INFO:ssds:syncing submissions/e4a08a8d-4b3f-4211-b473-bb9270891037--UCSC_HPRC_nanopore/HG02257/nanopore/HG02257_5.fast5.tar from <SSDS _S3Staging s3://human-pangenomics> to <SSDS _GSStaging gs://fc-4310e737-a388-4a10-8c9e-babe06aaf0cf>
Traceback (most recent call last):
  File "/home/linuxbrew/.linuxbrew/opt/python@3.8/lib/python3.8/site-packages/cli_builder/__init__.py", line 104, in __call__
    command(args)
  File "/home/linuxbrew/.linuxbrew/opt/python@3.8/lib/python3.8/site-packages/ssds/cli/staging.py", line 82, in sync_command
    for _ in ssds.sync(args.submission_id, src, dst):
  File "/home/linuxbrew/.linuxbrew/opt/python@3.8/lib/python3.8/site-packages/ssds/__init__.py", line 256, in sync
    writer.put_part(part)
  File "/home/linuxbrew/.linuxbrew/opt/python@3.8/lib/python3.8/site-packages/ssds/blobstore/__init__.py", line 94, in __exit__
    self.close()
  File "/home/linuxbrew/.linuxbrew/opt/python@3.8/lib/python3.8/site-packages/ssds/blobstore/gs.py", line 161, in close
    self._part_uploader.close()
  File "/home/linuxbrew/.linuxbrew/opt/python@3.8/lib/python3.8/site-packages/gs_chunked_io/writer.py", line 198, in close
    self._writer.close()
  File "/home/linuxbrew/.linuxbrew/opt/python@3.8/lib/python3.8/site-packages/gs_chunked_io/writer.py", line 94, in close
    self._compose_dest_blob()
  File "/home/linuxbrew/.linuxbrew/opt/python@3.8/lib/python3.8/site-packages/gs_chunked_io/writer.py", line 109, in _compose_dest_blob
    part_names = self._sorted_part_names(part_names)

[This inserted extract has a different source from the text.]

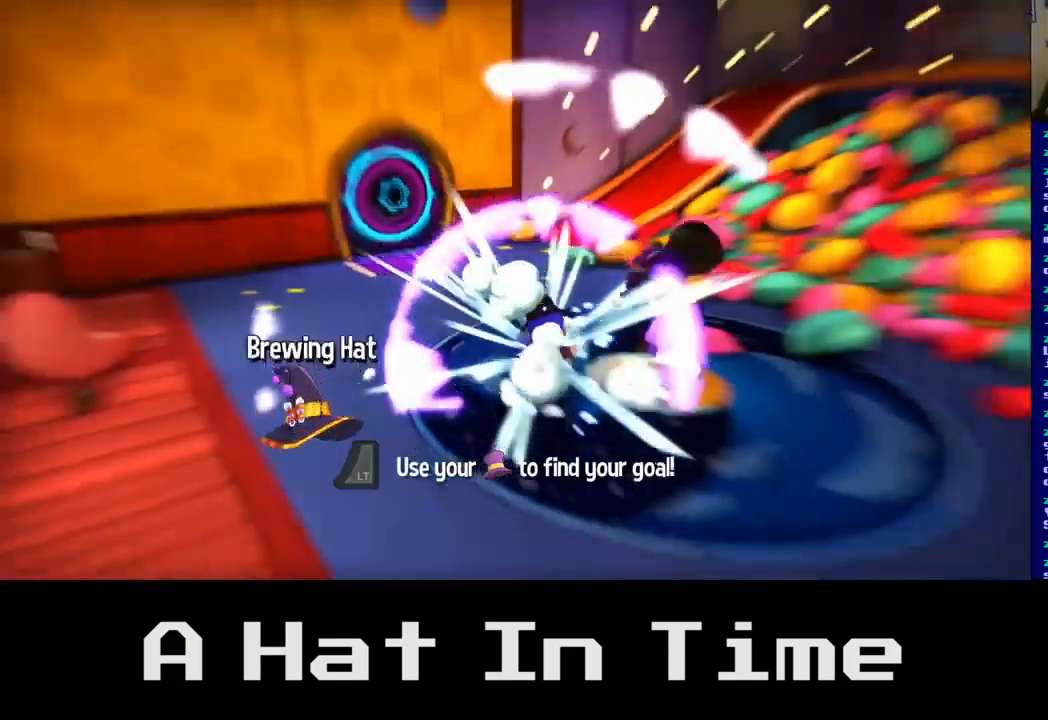
{"buttons": [], "left_stick": "down", "right_stick": "center", "events": [[217, "left_stick", "down"]]}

  File "/home/linuxbrew/.linuxbrew/opt/python@3.8/lib/python3.8/site-packages/gs_chunked_io/writer.py", line 136, in _sorted_part_names
    for p in sorted([(name.rsplit(".", 1)[1], name) for name in part_names])]
  File "/home/linuxbrew/.linuxbrew/opt/python@3.8/lib/python3.8/site-packages/gs_chunked_io/writer.py", line 136, in <listcomp>
    for p in sorted([(name.rsplit(".", 1)[1], name) for name in part_names])]

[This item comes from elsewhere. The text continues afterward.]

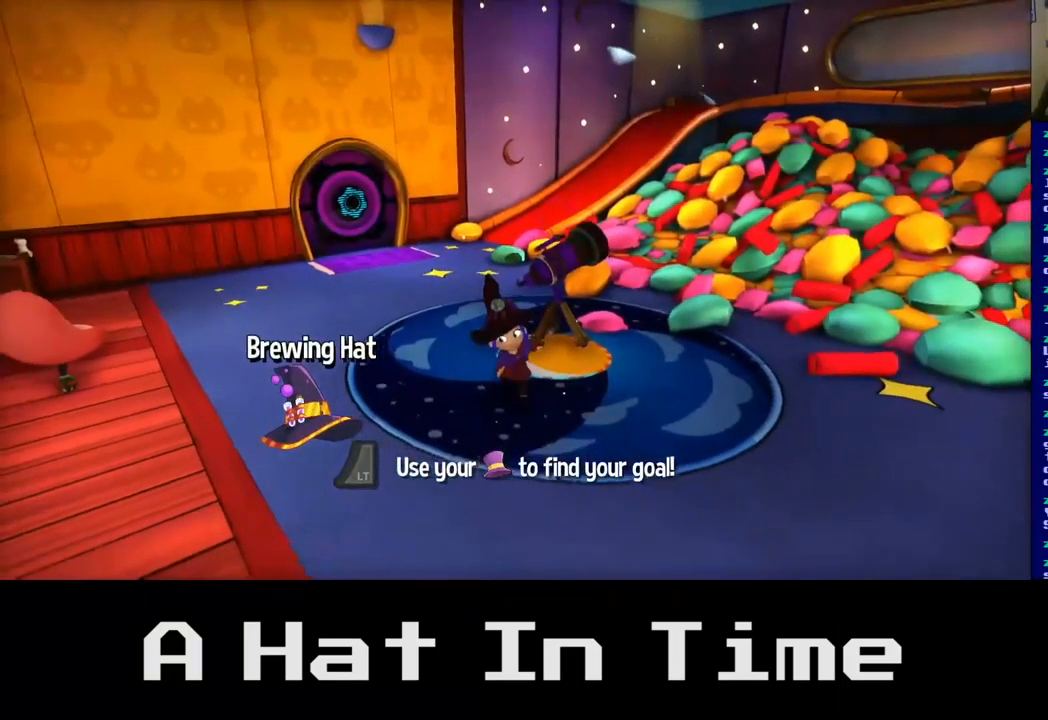
{"buttons": [], "left_stick": "up", "right_stick": "center", "events": [[17, "left_stick", "down-right"], [133, "left_stick", "right"], [233, "left_stick", "up-right"], [400, "left_stick", "up"]]}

  File "/home/linuxbrew/.linuxbrew/opt/python@3.8/lib/python3.8/concurrent/futures/_base.py", line 611, in result_iterator
    yield fs.pop().result()
  File "/home/linuxbrew/.linuxbrew/opt/python@3.8/lib/python3.8/concurrent/futures/_base.py", line 439, in result
    return self.__get_result()
  File "/home/linuxbrew/.linuxbrew/opt/python@3.8/lib/python3.8/concurrent/futures/_base.py", line 388, in __get_result
    raise self._exception
  File "/home/linuxbrew/.linuxbrew/opt/python@3.8/lib/python3.8/concurrent/futures/thread.py", line 57, in run
    result = self.fn(*self.args, **self.kwargs)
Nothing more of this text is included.